I would like to share an experience from today that highlights the importance of using mistakes as the stepping stones for student success...
I had just finished administering a STAR reading test to a bubbly and excited second grader. When he had finished, it was evident that he was mentally exhausted and needed to move around a bit. So, we decided that it would be a perfect time for a brain break. When I asked what we should do, his eyes went straight to the game “Mousetrap.”
For those of you who don’t remember or know this game, it is one that requires you to build a contraption that carries a marble through the course to the mouse at the end. Well, this particular student began to build, but it was obvious that his structure did not match the picture in the directions. As an adult, my first thought was that it would not work. He was making too many mistakes in building the course and the marble would not make it to the end. I watched with apprehension as he continued to build, contemplating if I should step in to help or not. When I attempted to show him how 2 pieces should fit together, he gently brushed my hand away and insisted he do it himself. So I let him be. After about 3 more minutes he was ready to test his marble. It did not work.
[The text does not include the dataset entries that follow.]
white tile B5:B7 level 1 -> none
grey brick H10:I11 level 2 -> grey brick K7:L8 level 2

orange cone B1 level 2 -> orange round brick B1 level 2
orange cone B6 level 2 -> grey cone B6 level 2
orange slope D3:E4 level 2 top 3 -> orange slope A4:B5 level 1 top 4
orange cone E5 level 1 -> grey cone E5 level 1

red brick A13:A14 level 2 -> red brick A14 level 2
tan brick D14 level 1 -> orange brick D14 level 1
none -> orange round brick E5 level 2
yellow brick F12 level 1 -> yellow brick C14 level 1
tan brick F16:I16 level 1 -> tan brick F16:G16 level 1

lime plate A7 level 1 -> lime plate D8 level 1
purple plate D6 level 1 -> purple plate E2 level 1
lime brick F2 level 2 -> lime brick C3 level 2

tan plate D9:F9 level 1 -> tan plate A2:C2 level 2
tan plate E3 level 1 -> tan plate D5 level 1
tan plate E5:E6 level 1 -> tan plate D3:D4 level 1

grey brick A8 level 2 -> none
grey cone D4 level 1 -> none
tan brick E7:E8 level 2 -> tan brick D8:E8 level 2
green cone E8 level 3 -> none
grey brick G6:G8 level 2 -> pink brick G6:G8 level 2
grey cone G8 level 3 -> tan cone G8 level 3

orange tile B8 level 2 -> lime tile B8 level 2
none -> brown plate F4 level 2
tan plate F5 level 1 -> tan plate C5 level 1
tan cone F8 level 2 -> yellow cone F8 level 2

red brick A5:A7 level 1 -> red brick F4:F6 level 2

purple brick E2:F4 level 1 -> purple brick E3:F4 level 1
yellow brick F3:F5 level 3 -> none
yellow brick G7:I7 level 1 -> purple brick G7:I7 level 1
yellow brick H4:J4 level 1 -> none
But then something incredible happened! Rather than walking away or giving up, the student began to talk about why it didn't work. I asked him questions to guide his thinking about how he might capitalize on these mistakes to make the course better. He feverishly began to re-build and after about 5 more minutes had created an amazing structure that appeared to be capable of moving the marble all the way to the end. He tried, and the marble made it! This young man was so proud and the last words out of his mouth were, “It made it to the end, and I did it all by myself!”
The most important part of this story is that this student would not have felt such success had I simply shown him how to put the course together. Yes, the marble would have made it to the end and he probably could build it that way next time, but he would not have felt ownership for the accomplishment. While we constantly want to encourage and help our children and students to be successful, we must remember the power of allowing them to learn from their mistakes in order to feel true successful.